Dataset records
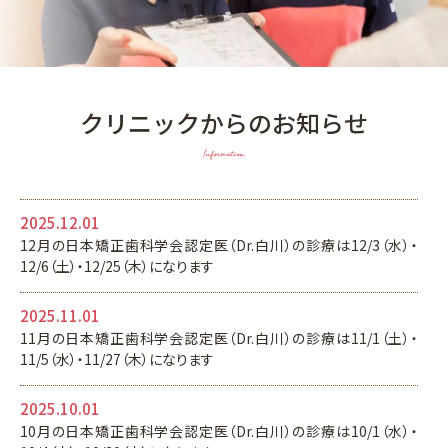
クリニックからのお知らせ
Information
2025.12.01
12月の日本矯正歯科学会認定医（Dr.白川）の診療は12/3（水）・
12/6（土）・12/25（木）になります
2025.11.01
11月の日本矯正歯科学会認定医（Dr.白川）の診療は11/1（土）・
11/5（水）・11/27（木）になります
2025.10.01
10月の日本矯正歯科学会認定医（Dr.白川）の診療は10/1（水）・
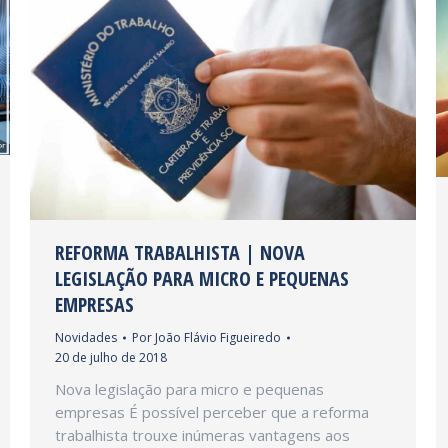
REFORMA TRABALHISTA | NOVA
LEGISLAÇÃO PARA MICRO E PEQUENAS
EMPRESAS
Novidades
Por
João Flávio Figueiredo
20 de julho de 2018
Nova legislação para micro e pequenas
empresas É possível perceber que a reforma
trabalhista trouxe inúmeras vantagens aos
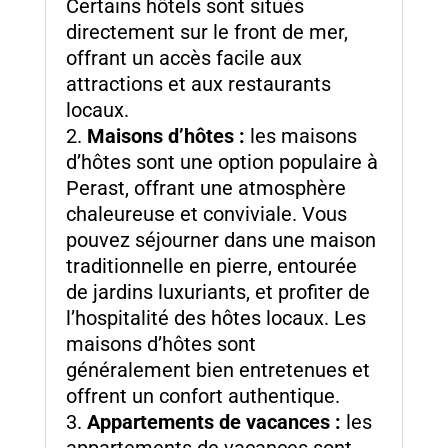
Certains hôtels sont situés
directement sur le front de mer,
offrant un accès facile aux
attractions et aux restaurants
locaux.
Maisons d’hôtes :
les maisons
d’hôtes sont une option populaire à
Perast, offrant une atmosphère
chaleureuse et conviviale. Vous
pouvez séjourner dans une maison
traditionnelle en pierre, entourée
de jardins luxuriants, et profiter de
l’hospitalité des hôtes locaux. Les
maisons d’hôtes sont
généralement bien entretenues et
offrent un confort authentique.
Appartements de vacances :
les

**PROBLEM DETAILS**
Reproduce the data above exactly, but only the lines from the one showing "10月の日本矯正歯科学会認定医（Dr.白川）の診療は10/1（水）・" through the one showing "attractions et aux restaurants", with both ends kept and the pictures left out.

**YOUR SOLUTION**
10月の日本矯正歯科学会認定医（Dr.白川）の診療は10/1（水）・
REFORMA TRABALHISTA | NOVA
LEGISLAÇÃO PARA MICRO E PEQUENAS
EMPRESAS
Novidades
Por
João Flávio Figueiredo
20 de julho de 2018
Nova legislação para micro e pequenas
empresas É possível perceber que a reforma
trabalhista trouxe inúmeras vantagens aos
Certains hôtels sont situés
directement sur le front de mer,
offrant un accès facile aux
attractions et aux restaurants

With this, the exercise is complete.